Guidés par des valeurs inébranlables

Être à l’avant-garde de la concurrence est impossible sans avoir un sens aigu de notre destination. Comme je vous l’ai exposé au début, une transition n’est qu’un passage ou une traversée. Nous en avons déjà fait l’expérience. Cela ne change en rien le travail que nous faisons ni les raisons qui nous motivent. Nous sommes guidés par des valeurs inébranlables.

Notre plan annuel fait ressortir ce fait. Nous y observons – à juste titre – que nous maintenons le cap fixé il y a plus de cinq ans. Et nous poursuivrons notre parcours en nous inspirant de nos valeurs de base. Les domaines sur lesquels j’ai attiré votre attention aujourd’hui attestent ce fait.

Nous prônons l’ouverture et la transparence. Vous le constatez dans toutes nos publications.

Nous prônons l’intégrité et l’équité – comme en témoigne notre engagement inébranlable envers une application de la loi et une promotion indépendantes, fondées sur les faits et les principes.

Nous prônons le respect. Même si nous nous attaquons à des questions ardues ensemble, il faut se rappeler qu’un dialogue respectueux est primordial pour que nous puissions faire avancer les enjeux de concurrence et servir de notre mieux l’intérêt public.

Nous prônons la collaboration. Vous pouvez le constater ici même aujourd’hui, ce legs puissant du travail effectué en commun par le Bureau et l’Association du Barreau canadien.

Et nous prônons un leadership continu, comme l’attestent les initiatives que je vous ai présentées aujourd’hui, notamment le fait de rester à l’avant-garde de la concurrence.

À titre de conclusion, lorsque nous collaborons avec respect et professionnalisme en faveur du droit de la concurrence et des politiques connexes, tout le monde y gagne.
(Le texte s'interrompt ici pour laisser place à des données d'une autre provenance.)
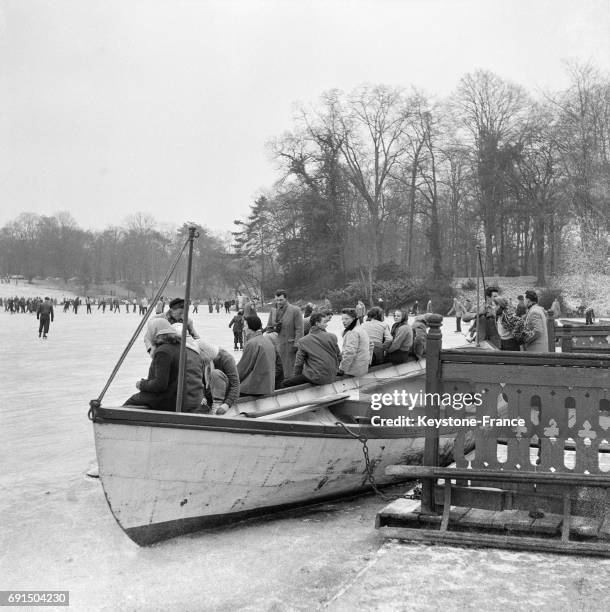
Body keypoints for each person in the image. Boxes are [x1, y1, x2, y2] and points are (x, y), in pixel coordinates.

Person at [123, 319, 183, 412]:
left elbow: (160, 384)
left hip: (163, 399)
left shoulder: (163, 351)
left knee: (129, 404)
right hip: (174, 395)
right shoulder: (178, 347)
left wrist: (141, 384)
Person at [282, 312, 341, 387]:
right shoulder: (332, 337)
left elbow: (298, 364)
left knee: (285, 383)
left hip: (316, 377)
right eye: (325, 322)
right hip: (332, 375)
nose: (327, 324)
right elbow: (339, 357)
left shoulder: (303, 341)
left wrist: (296, 378)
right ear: (317, 323)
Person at [238, 315, 281, 396]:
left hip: (254, 387)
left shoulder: (252, 343)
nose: (243, 329)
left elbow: (243, 368)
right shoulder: (267, 341)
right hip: (269, 386)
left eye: (245, 326)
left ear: (251, 326)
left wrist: (231, 381)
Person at [266, 289, 304, 379]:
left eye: (281, 300)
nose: (278, 302)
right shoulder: (273, 310)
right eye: (277, 300)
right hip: (278, 345)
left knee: (291, 372)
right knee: (280, 371)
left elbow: (299, 329)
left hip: (290, 346)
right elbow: (269, 327)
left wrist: (297, 344)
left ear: (286, 299)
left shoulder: (295, 310)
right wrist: (275, 328)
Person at [198, 340, 240, 415]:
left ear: (204, 353)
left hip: (223, 394)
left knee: (215, 373)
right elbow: (200, 381)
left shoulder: (226, 358)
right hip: (210, 393)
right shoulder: (204, 361)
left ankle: (217, 404)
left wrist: (227, 404)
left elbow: (235, 384)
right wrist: (202, 396)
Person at [338, 308, 372, 377]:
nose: (343, 321)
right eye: (342, 319)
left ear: (354, 318)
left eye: (346, 319)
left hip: (354, 370)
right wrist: (368, 361)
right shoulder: (361, 329)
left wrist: (342, 369)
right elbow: (371, 344)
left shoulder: (353, 332)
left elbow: (350, 352)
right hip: (363, 367)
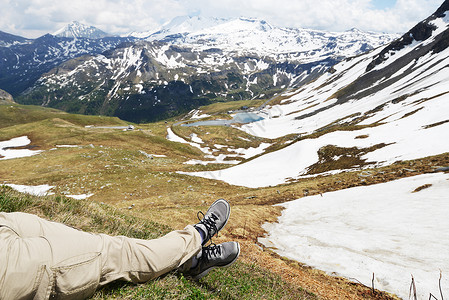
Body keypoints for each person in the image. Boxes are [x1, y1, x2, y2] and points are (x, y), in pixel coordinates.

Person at [0, 199, 240, 300]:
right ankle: (196, 237)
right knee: (115, 250)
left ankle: (190, 260)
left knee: (78, 239)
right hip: (9, 264)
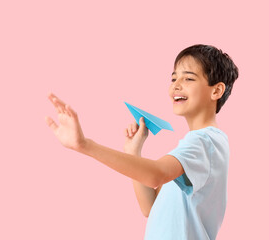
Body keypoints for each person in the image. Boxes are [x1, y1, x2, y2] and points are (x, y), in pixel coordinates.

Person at [45, 44, 239, 240]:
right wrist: (133, 152)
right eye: (173, 78)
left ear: (217, 91)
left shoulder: (205, 141)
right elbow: (150, 207)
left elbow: (156, 174)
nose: (176, 85)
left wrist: (85, 145)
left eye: (188, 78)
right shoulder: (195, 148)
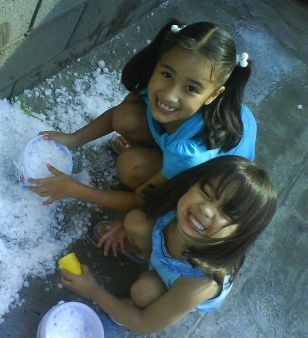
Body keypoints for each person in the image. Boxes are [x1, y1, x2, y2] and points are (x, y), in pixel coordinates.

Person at [28, 19, 256, 212]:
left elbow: (140, 199)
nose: (169, 95)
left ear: (213, 95)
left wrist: (73, 189)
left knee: (130, 167)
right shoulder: (153, 84)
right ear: (159, 63)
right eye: (167, 74)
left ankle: (155, 170)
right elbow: (118, 115)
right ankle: (155, 153)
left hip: (203, 185)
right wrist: (73, 139)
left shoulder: (190, 152)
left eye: (191, 89)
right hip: (178, 143)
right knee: (126, 116)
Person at [61, 156, 277, 334]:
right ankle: (146, 259)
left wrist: (93, 291)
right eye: (206, 192)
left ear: (239, 235)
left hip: (178, 285)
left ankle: (128, 311)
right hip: (163, 258)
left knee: (144, 291)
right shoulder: (178, 210)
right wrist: (123, 227)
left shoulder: (201, 282)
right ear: (193, 182)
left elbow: (144, 325)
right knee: (135, 221)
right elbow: (144, 213)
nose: (207, 210)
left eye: (227, 213)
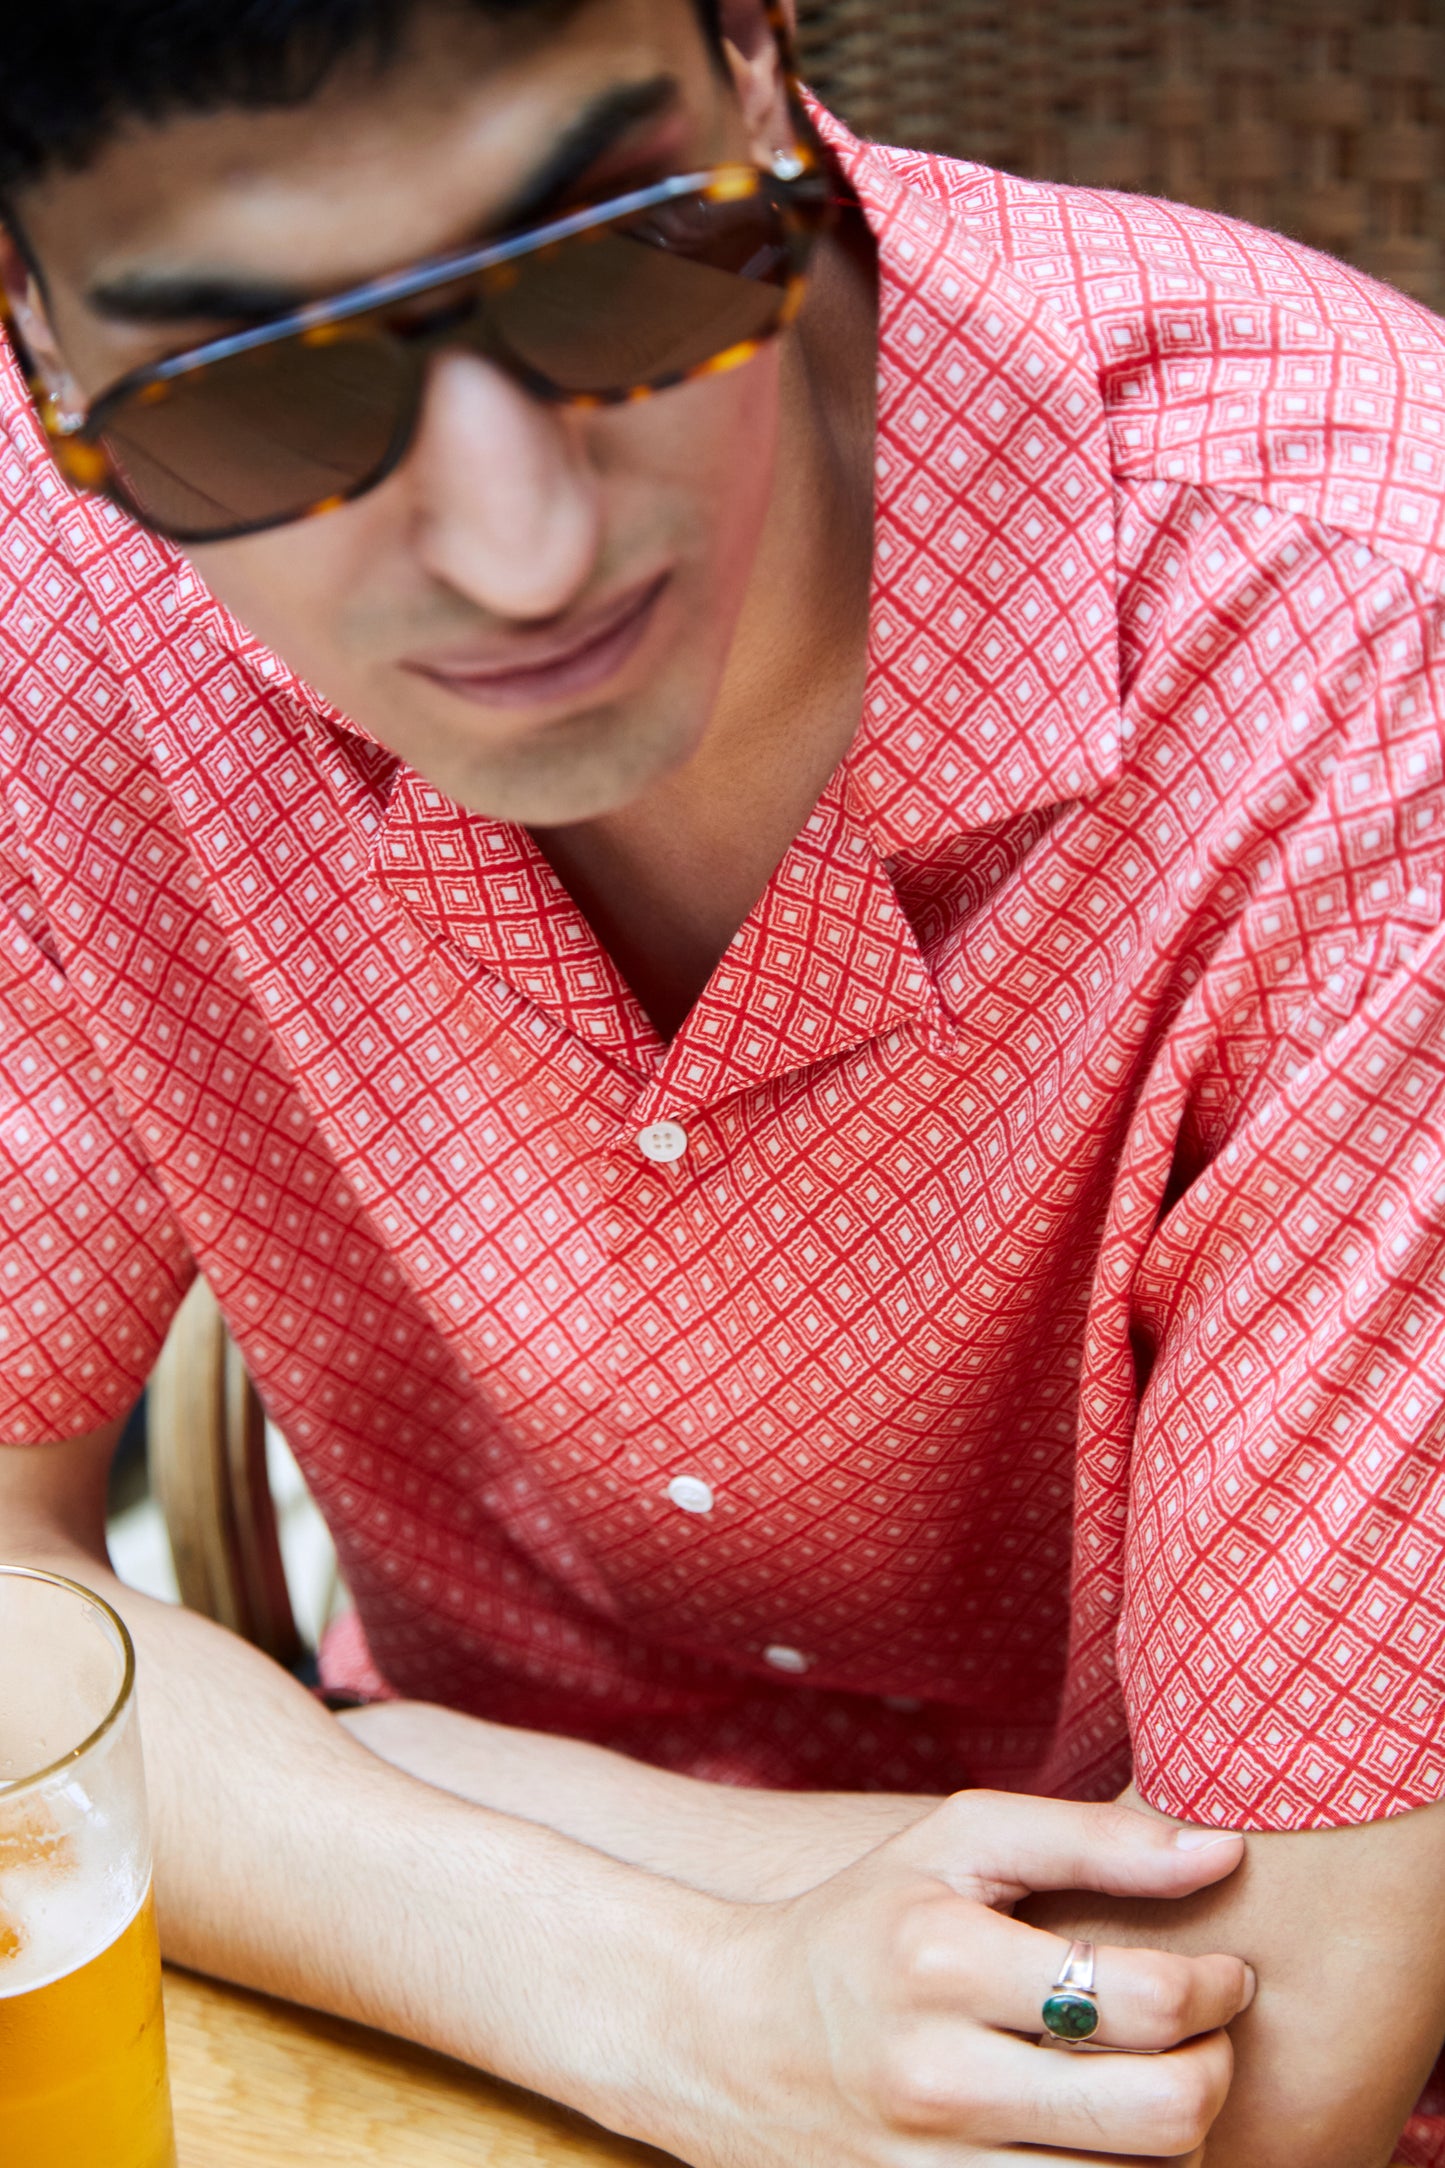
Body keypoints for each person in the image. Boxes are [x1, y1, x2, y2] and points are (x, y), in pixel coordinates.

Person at [0, 0, 1442, 2159]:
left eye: (609, 261)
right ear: (32, 346)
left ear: (766, 56)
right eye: (254, 399)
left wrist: (341, 1793)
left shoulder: (1364, 660)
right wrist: (670, 1992)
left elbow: (1279, 2056)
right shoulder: (52, 588)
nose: (516, 547)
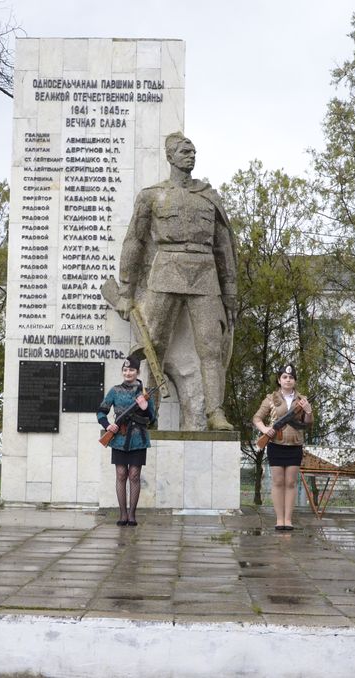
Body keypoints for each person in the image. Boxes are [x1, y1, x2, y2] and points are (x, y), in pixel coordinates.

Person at [114, 131, 237, 431]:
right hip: (166, 271)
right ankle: (150, 409)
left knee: (210, 345)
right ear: (169, 156)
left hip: (204, 275)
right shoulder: (152, 195)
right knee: (153, 344)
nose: (190, 155)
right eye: (184, 151)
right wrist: (126, 291)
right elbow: (134, 241)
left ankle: (215, 412)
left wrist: (230, 295)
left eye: (193, 151)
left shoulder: (209, 197)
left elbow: (224, 249)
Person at [252, 364, 313, 531]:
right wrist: (266, 430)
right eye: (284, 377)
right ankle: (279, 520)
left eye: (291, 377)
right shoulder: (271, 399)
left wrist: (308, 411)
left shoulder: (302, 399)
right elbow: (257, 418)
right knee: (278, 482)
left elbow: (307, 424)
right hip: (276, 446)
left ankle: (288, 519)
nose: (288, 380)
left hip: (294, 445)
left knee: (291, 483)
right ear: (279, 380)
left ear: (294, 381)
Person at [97, 356, 157, 526]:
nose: (127, 373)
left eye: (131, 370)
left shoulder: (144, 393)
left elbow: (153, 420)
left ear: (137, 372)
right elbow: (101, 411)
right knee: (121, 474)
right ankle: (122, 514)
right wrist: (108, 425)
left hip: (139, 440)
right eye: (125, 370)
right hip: (119, 439)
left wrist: (145, 409)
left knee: (134, 475)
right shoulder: (115, 391)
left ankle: (132, 515)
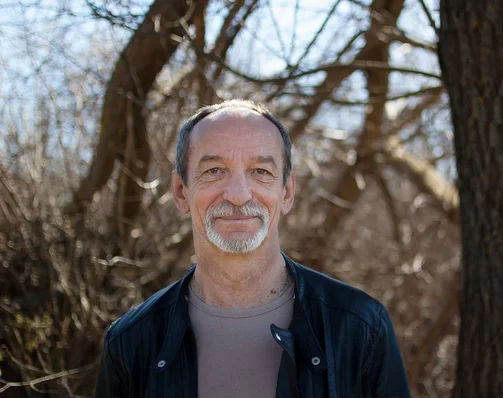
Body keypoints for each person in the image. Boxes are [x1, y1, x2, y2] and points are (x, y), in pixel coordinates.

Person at [95, 100, 411, 397]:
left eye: (260, 171)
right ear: (180, 191)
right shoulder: (130, 343)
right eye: (214, 170)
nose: (238, 195)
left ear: (287, 193)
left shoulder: (361, 328)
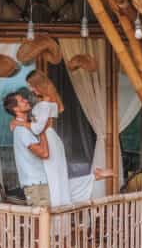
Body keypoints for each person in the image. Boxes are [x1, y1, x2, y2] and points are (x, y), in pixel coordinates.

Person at [24, 70, 115, 205]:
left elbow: (38, 128)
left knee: (53, 180)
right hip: (52, 139)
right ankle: (94, 177)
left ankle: (54, 215)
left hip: (47, 140)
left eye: (31, 86)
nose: (31, 89)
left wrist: (20, 122)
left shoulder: (44, 104)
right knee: (59, 179)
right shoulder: (51, 101)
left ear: (39, 85)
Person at [2, 91, 50, 207]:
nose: (26, 101)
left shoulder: (24, 126)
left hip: (39, 182)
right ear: (15, 109)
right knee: (43, 223)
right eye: (22, 100)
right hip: (36, 185)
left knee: (46, 222)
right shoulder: (22, 131)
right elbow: (44, 153)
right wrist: (41, 130)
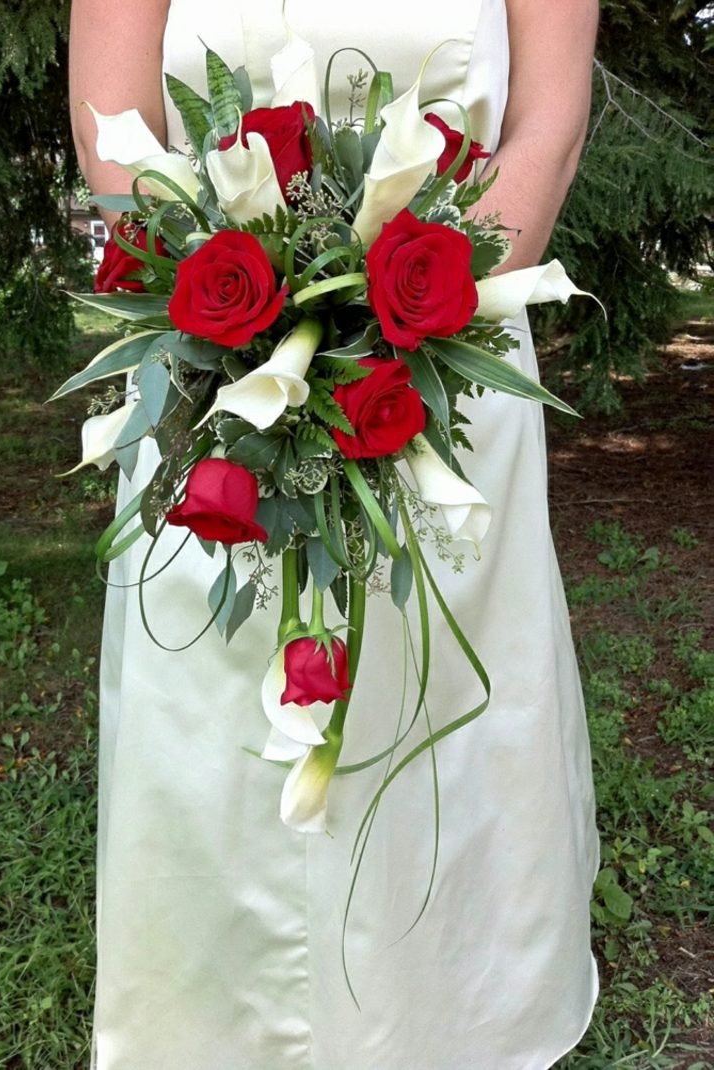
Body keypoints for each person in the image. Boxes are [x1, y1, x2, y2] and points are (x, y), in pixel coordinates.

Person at [68, 2, 601, 1068]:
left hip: (444, 361)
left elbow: (545, 126)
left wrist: (389, 324)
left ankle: (459, 1019)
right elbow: (111, 125)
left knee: (429, 692)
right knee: (212, 727)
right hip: (208, 372)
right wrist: (247, 328)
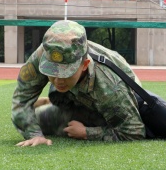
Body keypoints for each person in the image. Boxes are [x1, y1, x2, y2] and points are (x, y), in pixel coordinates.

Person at [11, 20, 146, 146]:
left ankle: (59, 104)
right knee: (35, 121)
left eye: (66, 73)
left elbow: (134, 131)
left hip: (109, 103)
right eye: (52, 71)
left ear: (85, 64)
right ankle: (58, 102)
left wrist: (87, 132)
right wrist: (35, 135)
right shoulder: (45, 52)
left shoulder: (111, 87)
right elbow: (21, 100)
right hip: (77, 92)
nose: (58, 80)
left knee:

Un marché concurrentiel profite à vos clients aussi bien qu’aux consommateurs canadiens.

Ultimement, le dévouement, le professionnalisme et la passion des employés du Bureau qui m’épaulent sont la raison pour laquelle notre travail est possible. La raison pour laquelle cette traversée se déroule sous le signe de la constance. Nous ne ralentirons pas. Nous maintenons le cap, guidés par nos principes et nos valeurs fondamentales. Merci à mon équipe pour son travail incroyable et irremplaçable.

Je vous remercie aussi tous de votre collaboration continue. Et j’ai hâte de poursuivre cette collaboration à l’avenir.